What this task involves ->
In the rows, begin at the line that contains "Now Key是该系列手机的独特卖点，用户可以通过预置，轻" and stop after the line that contains "Non ci sono eventi futuri". Write out those lines again with "Prossimi Eventi" replaced by "Eventi in Programma", change nothing else, and leave the pictures out.

Record set section start

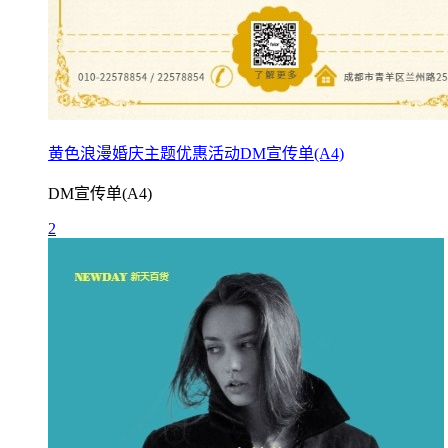
黄色浪漫婚庆主题优惠活动DM宣传单(A4)
DM宣传单(A4)
2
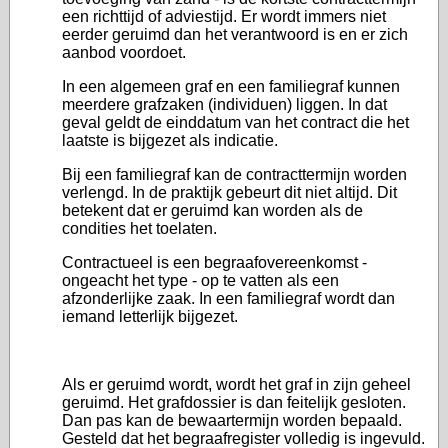
een richttijd of adviestijd. Er wordt immers niet
eerder geruimd dan het verantwoord is en er zich
aanbod voordoet.
In een algemeen graf en een familiegraf kunnen
meerdere grafzaken (individuen) liggen. In dat
geval geldt de einddatum van het contract die het
laatste is bijgezet als indicatie.
Bij een familiegraf kan de contracttermijn worden
verlengd. In de praktijk gebeurt dit niet altijd. Dit
betekent dat er geruimd kan worden als de
condities het toelaten.
Contractueel is een begraafovereenkomst -
ongeacht het type - op te vatten als een
afzonderlijke zaak. In een familiegraf wordt dan
iemand letterlijk bijgezet.
Als er geruimd wordt, wordt het graf in zijn geheel
geruimd. H
et grafdossier is dan feitelijk gesloten.
Dan pas kan de bewaartermijn worden bepaald.
Gesteld dat het begraafregister volledig is ingevuld.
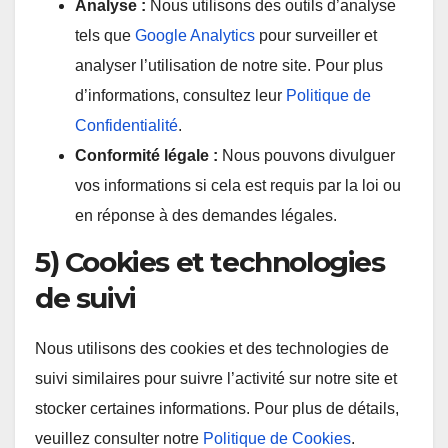
Analyse :
Nous utilisons des outils d’analyse
tels que
Google Analytics
pour surveiller et
analyser l’utilisation de notre site. Pour plus
d’informations, consultez leur
Politique de
Confidentialité
.
Conformité légale :
Nous pouvons divulguer
vos informations si cela est requis par la loi ou
en réponse à des demandes légales.
5) Cookies et technologies
de suivi
Nous utilisons des cookies et des technologies de
suivi similaires pour suivre l’activité sur notre site et
stocker certaines informations. Pour plus de détails,
veuillez consulter notre
Politique de Cookies
.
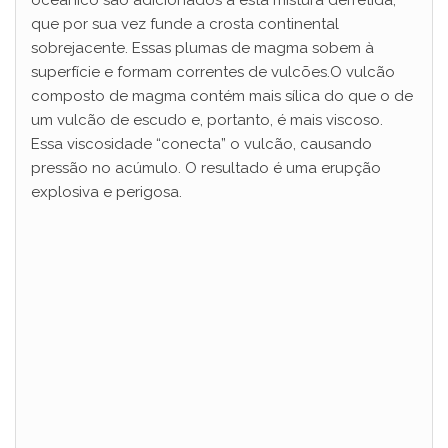
oceânico são adicionados a esta mistura derretida,
que por sua vez funde a crosta continental
sobrejacente. Essas plumas de magma sobem à
superfície e formam correntes de vulcões.O vulcão
composto de magma contém mais sílica do que o de
um vulcão de escudo e, portanto, é mais viscoso.
Essa viscosidade “conecta” o vulcão, causando
pressão no acúmulo. O resultado é uma erupção
explosiva e perigosa.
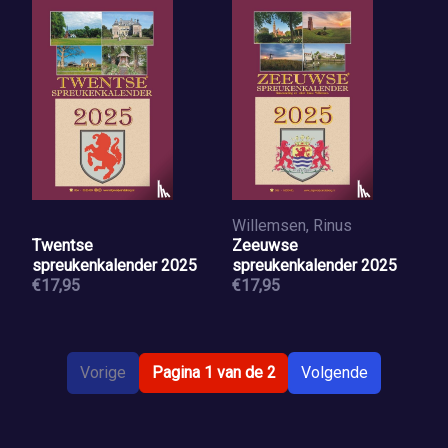
Willemsen, Rinus
Twentse
Zeeuwse
spreukenkalender 2025
spreukenkalender 2025
€17,95
€17,95
Vorige
Pagina 1 van de 2
Volgende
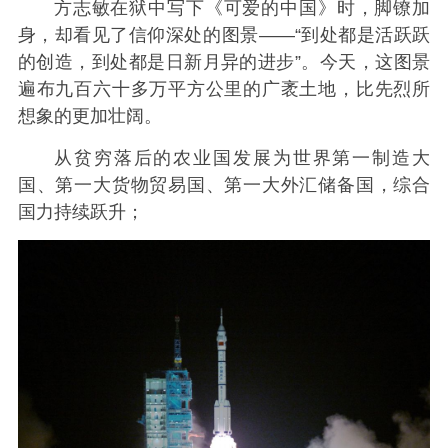
方志敏在狱中写下《可爱的中国》时，脚镣加
身，却看见了信仰深处的图景——“到处都是活跃跃
的创造，到处都是日新月异的进步”。今天，这图景
遍布九百六十多万平方公里的广袤土地，比先烈所
想象的更加壮阔。
从贫穷落后的农业国发展为世界第一制造大
国、第一大货物贸易国、第一大外汇储备国，综合
国力持续跃升；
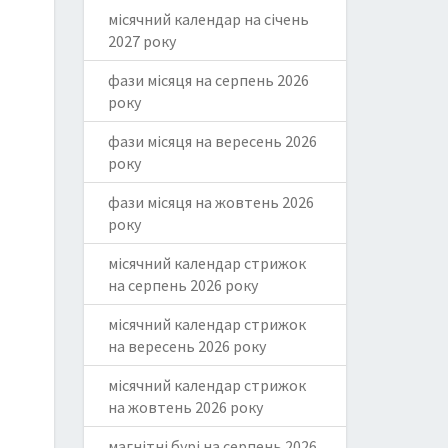
місячний календар на січень
2027 року
фази місяця на серпень 2026
року
фази місяця на вересень 2026
року
фази місяця на жовтень 2026
року
місячний календар стрижок
на серпень 2026 року
місячний календар стрижок
на вересень 2026 року
місячний календар стрижок
на жовтень 2026 року
магнітні бурі на серпень 2026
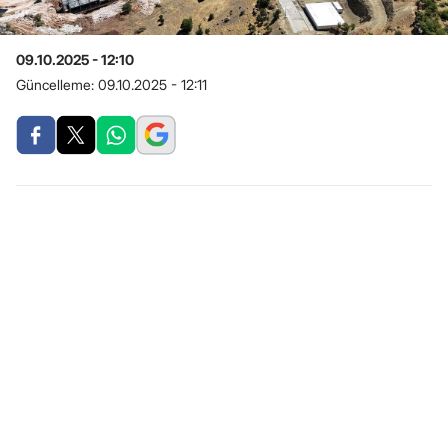
09.10.2025 - 12:10
Güncelleme:
09.10.2025 - 12:11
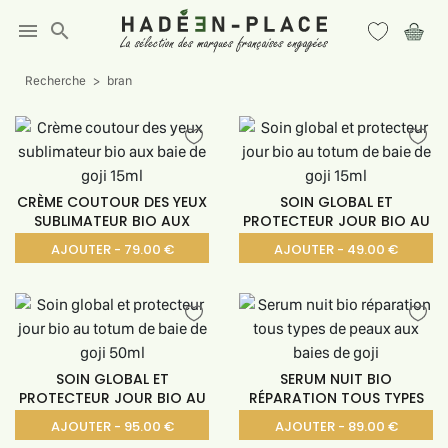
menu
search
Recherche
bran
CRÈME COUTOUR DES YEUX
SOIN GLOBAL ET
SUBLIMATEUR BIO AUX
PROTECTEUR JOUR BIO AU
AJOUTER - 79.00 €
AJOUTER - 49.00 €
SOIN GLOBAL ET
SERUM NUIT BIO
PROTECTEUR JOUR BIO AU
RÉPARATION TOUS TYPES
DE
AJOUTER - 95.00 €
AJOUTER - 89.00 €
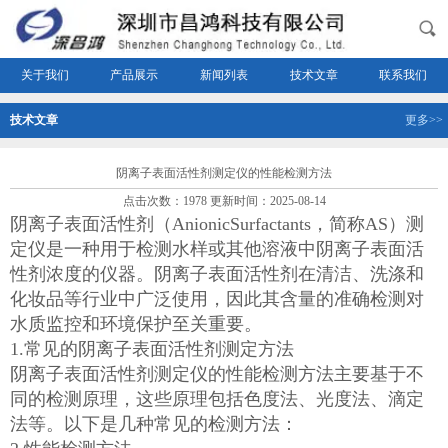
关于我们
产品展示
新闻列表
技术文章
联系我们
技术文章
更多>>
阴离子表面活性剂测定仪的性能检测方法
点击次数：1978 更新时间：2025-08-14
阴离子表面活性剂（AnionicSurfactants，简称AS）测
定仪是一种用于检测水样或其他溶液中阴离子表面活
性剂浓度的仪器。阴离子表面活性剂在清洁、洗涤和
化妆品等行业中广泛使用，因此其含量的准确检测对
水质监控和环境保护至关重要。
1.常见的阴离子表面活性剂测定方法
阴离子表面活性剂测定仪的性能检测方法主要基于不
同的检测原理，这些原理包括色度法、光度法、滴定
法等。以下是几种常见的检测方法：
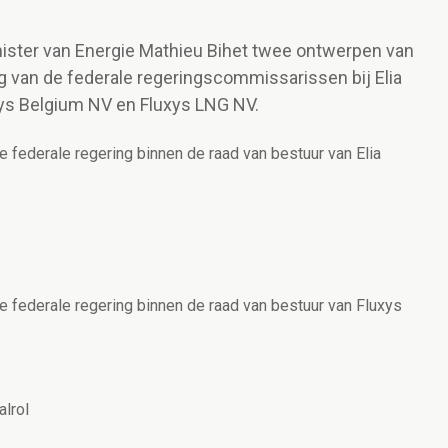
nister van Energie Mathieu Bihet twee ontwerpen van
g van de federale regeringscommissarissen bij Elia
xys Belgium NV en Fluxys LNG NV.
federale regering binnen de raad van bestuur van Elia
federale regering binnen de raad van bestuur van Fluxys
lrol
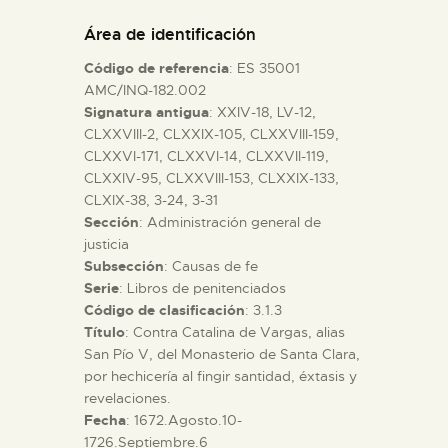
DIDÁCTICA
Área de identificación
Código de referencia
: ES 35001
ESPAÑOL
AMC/INQ-182.002
Signatura antigua
: XXIV-18, LV-12,
CLXXVIII-2, CLXXIX-105, CLXXVIII-159,
PREPARAR LA VISITA
CLXXVI-171, CLXXVI-14, CLXXVII-119,
CLXXIV-95, CLXXVIII-153, CLXXIX-133,
ACTIVIDADES
CLXIX-38, 3-24, 3-31
Sección
: Administración general de
justicia
█
Subsección
: Causas de fe
Serie
: Libros de penitenciados
Código de clasificación
: 3.1.3
EL MUSEO
Título
: Contra Catalina de Vargas, alias
San Pío V, del Monasterio de Santa Clara,
por hechicería al fingir santidad, éxtasis y
COLECCIONES
revelaciones.
Fecha
: 1672.Agosto.10-
DIDÁCTICA
1726.Septiembre.6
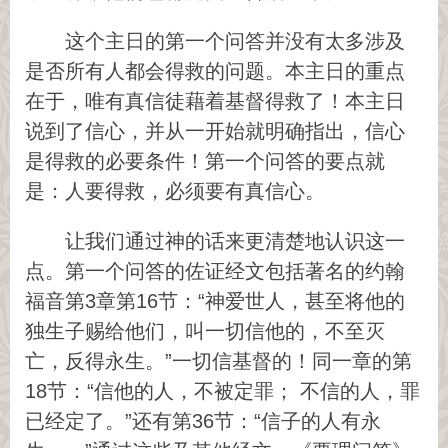
这个主日的第一个问答并没有太多涉及
是否所有人都会得救的问题。本主日的重点
在于，唯有真信徒藉着基督得救了！本主日
说到了信心，并从一开始就明确指出，信心
是得救的必要条件！第一个问答的要点就
是：人要得救，必须要有真信心。
让我们通过神的话来更清楚地认识这一
点。第一个问答的佐证经文包括著名的约翰
福音第3章第16节：“神爱世人，甚至将他的
独生子赐给他们，叫一切信他的，不至灭
亡，反得永生。”一切信基督的！同一章的第
18节：“信他的人，不被定罪； 不信的人，罪
已经定了。”还有第36节：“信子的人有永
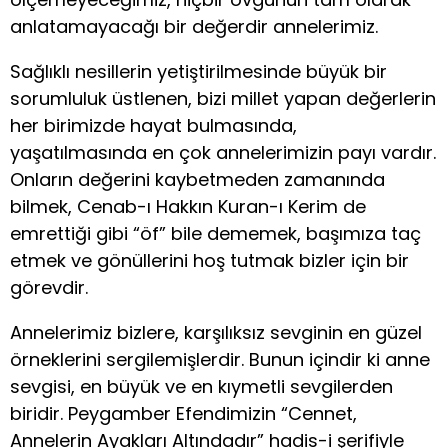
anlatamayacağı bir değerdir annelerimiz.
Sağlıklı nesillerin yetiştirilmesinde büyük bir
sorumluluk üstlenen, bizi millet yapan değerlerin
her birimizde hayat bulmasında,
yaşatılmasında en çok annelerimizin payı vardır.
Onların değerini kaybetmeden zamanında
bilmek, Cenab-ı Hakkın Kuran-ı Kerim de
emrettiği gibi “öf” bile dememek, başımıza taç
etmek ve gönüllerini hoş tutmak bizler için bir
görevdir.
Annelerimiz bizlere, karşılıksız sevginin en güzel
örneklerini sergilemişlerdir. Bunun içindir ki anne
sevgisi, en büyük ve en kıymetli sevgilerden
biridir. Peygamber Efendimizin “Cennet,
Annelerin Ayakları Altındadır” hadis-i şerifiyle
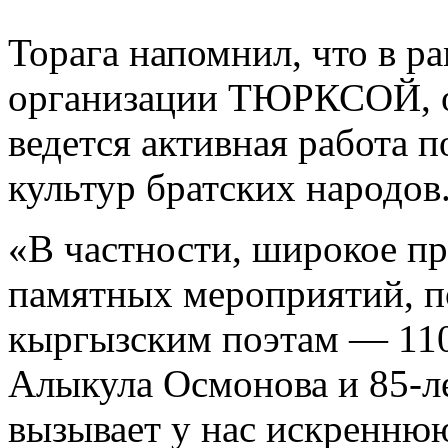
Торага напомнил, что в 
организации ТЮРКСОЙ, ос
ведется активная работа 
культур братских народов
«В частности, широкое п
памятных мероприятий, 
кыргызским поэтам — 110
Алыкула Осмонова и 85-
вызывает у нас искренню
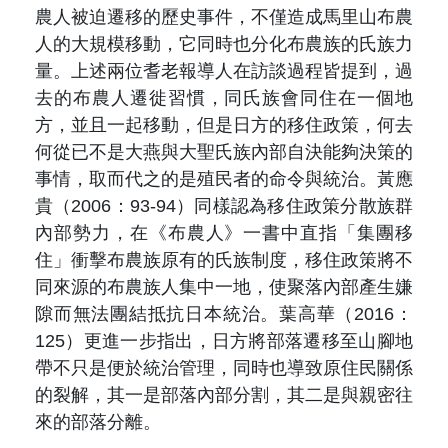
農人被迫遷移的歷史事件，不僅造成馬里山布農
人的大規模移動，它同時也分化布農族的氏族力
量。上述兩位耆老報導人在訪談過程皆提到，過
去的布農人遷徙習慣，同氏族會同住在一個地
方，並且一起移動，但是日方的移住政策，何去
何從已不是大燕與大聖氏族內部自決能夠決策的
事情，取而代之的是殖民者的命令與統治。黃應
貴（2006：93-94）同樣認為移住政策分散族群
內部勢力，在《布農人》一書中直指「集團移
住」衝擊布農族原有的氏族制度，移住政策將不
同來源的布農族人集中一地，使聚落內部產生嫌
隙而無法團結抵抗日本統治。葉高華（2016：
125）更進一步指出，日方將部落遷移至山腳地
帶不只是便於統治管理，同時也導致原住民關係
的裂解，其一是部落內部分割，其二是與親密往
來的部落分離。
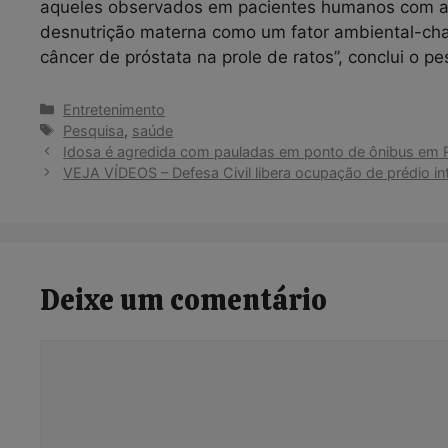
aqueles observados em pacientes humanos com a
desnutrição materna como um fator ambiental-cha
câncer de próstata na prole de ratos”, conclui o pe
Categorias
Entretenimento
Tags
Pesquisa
,
saúde
Idosa é agredida com pauladas em ponto de ônibus em R
VEJA VÍDEOS – Defesa Civil libera ocupação de prédio in
Deixe um comentário
Comentário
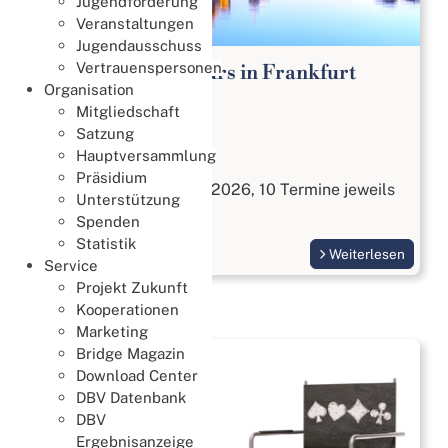
Jugendförderung
Veranstaltungen
Jugendausschuss
Vertrauenspersonen
Bridge Anfängerkurs in Frankfurt
Organisation
Lernen & Trainieren
Mitgliedschaft
02. August 2026
Satzung
Hauptversammlung
Bridge kennenlernen
Präsidium
Start am 3. September 2026, 10 Termine jeweils
Unterstützung
Donnerstags
Spenden
Statistik
Weiterlesen
Service
Projekt Zukunft
Kooperationen
Marketing
Bridge Magazin
Download Center
DBV Datenbank
DBV
Ergebnisanzeige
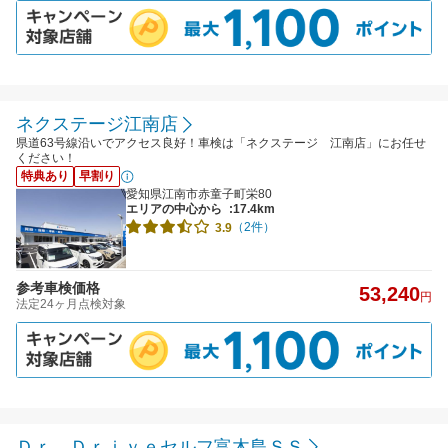
ネクステージ江南店
県道63号線沿いでアクセス良好！車検は「ネクステージ 江南店」にお任せ
ください！
特典あり
早割り
愛知県江南市赤童子町栄80
エリアの中心から
:17.4km
（2件）
3.9
参考車検価格
53,240
円
法定24ヶ月点検対象
Ｄｒ．Ｄｒｉｖｅセルフ富木島ＳＳ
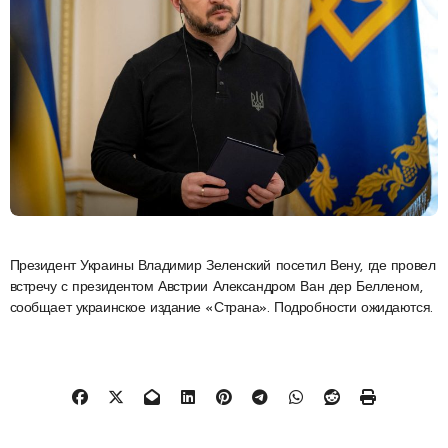
Президент Украины Владимир Зеленский посетил Вену, где провел
встречу с президентом Австрии Александром Ван дер Белленом,
сообщает украинское издание «Страна». Подробности ожидаются.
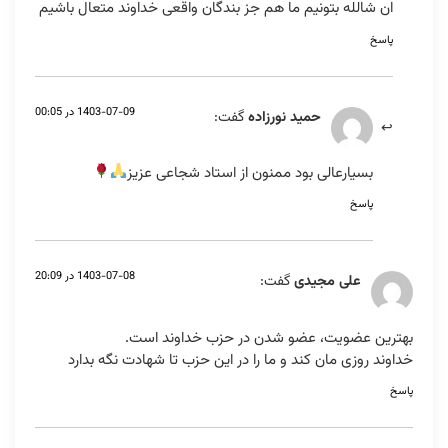
ان شالله بتونیم ما هم جز بندگان واقعی خداوند متعال باشیم
پاسخ
1403-07-09 در 00:05
حمید نورزاده
گفت:
بسیارعالی بود ممنون از استاد شجاعی عزیز
پاسخ
1403-07-08 در 20:09
علی مجیدی
گفت:
بهترین عضویت، عضو شدن در حزب خداوند است.
خداوند روزی مان کند و ما را در این حزب تا شهادت نگه بدارد
پاسخ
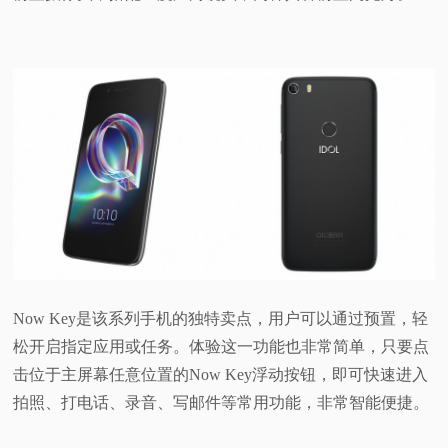
Now Key是该系列手机的独特卖点，用户可以通过预置，轻
松开启指定应用或任务。体验这一功能也非常简单，只要点
击位于主屏幕任意位置的Now Key浮动按钮，即可快速进入
拍照、打电话、录音、写邮件等常用功能，非常智能便捷。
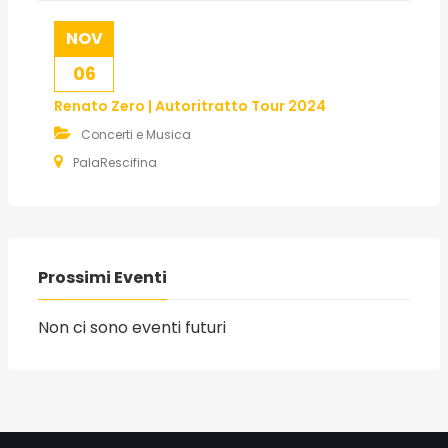
NOV
06
Renato Zero | Autoritratto Tour 2024
Concerti e Musica
PalaRescifina
Prossimi Eventi
Non ci sono eventi futuri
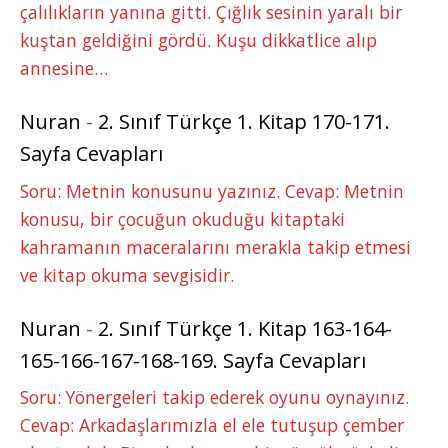
çalılıkların yanına gitti. Çığlık sesinin yaralı bir
kuştan geldiğini gördü. Kuşu dikkatlice alıp
annesine…
Nuran
-
2. Sınıf Türkçe 1. Kitap 170-171.
Sayfa Cevapları
Soru: Metnin konusunu yazınız. Cevap: Metnin
konusu, bir çocuğun okuduğu kitaptaki
kahramanın maceralarını merakla takip etmesi
ve kitap okuma sevgisidir.
Nuran
-
2. Sınıf Türkçe 1. Kitap 163-164-
165-166-167-168-169. Sayfa Cevapları
Soru: Yönergeleri takip ederek oyunu oynayınız.
Cevap: Arkadaşlarımızla el ele tutuşup çember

Record set section end

Result of this exercise ->
Now Key是该系列手机的独特卖点，用户可以通过预置，轻
松开启指定应用或任务。体验这一功能也非常简单，只要点
击位于主屏幕任意位置的Now Key浮动按钮，即可快速进入
拍照、打电话、录音、写邮件等常用功能，非常智能便捷。
NOV
06
Renato Zero | Autoritratto Tour 2024
Concerti e Musica
PalaRescifina
Eventi in Programma
Non ci sono eventi futuri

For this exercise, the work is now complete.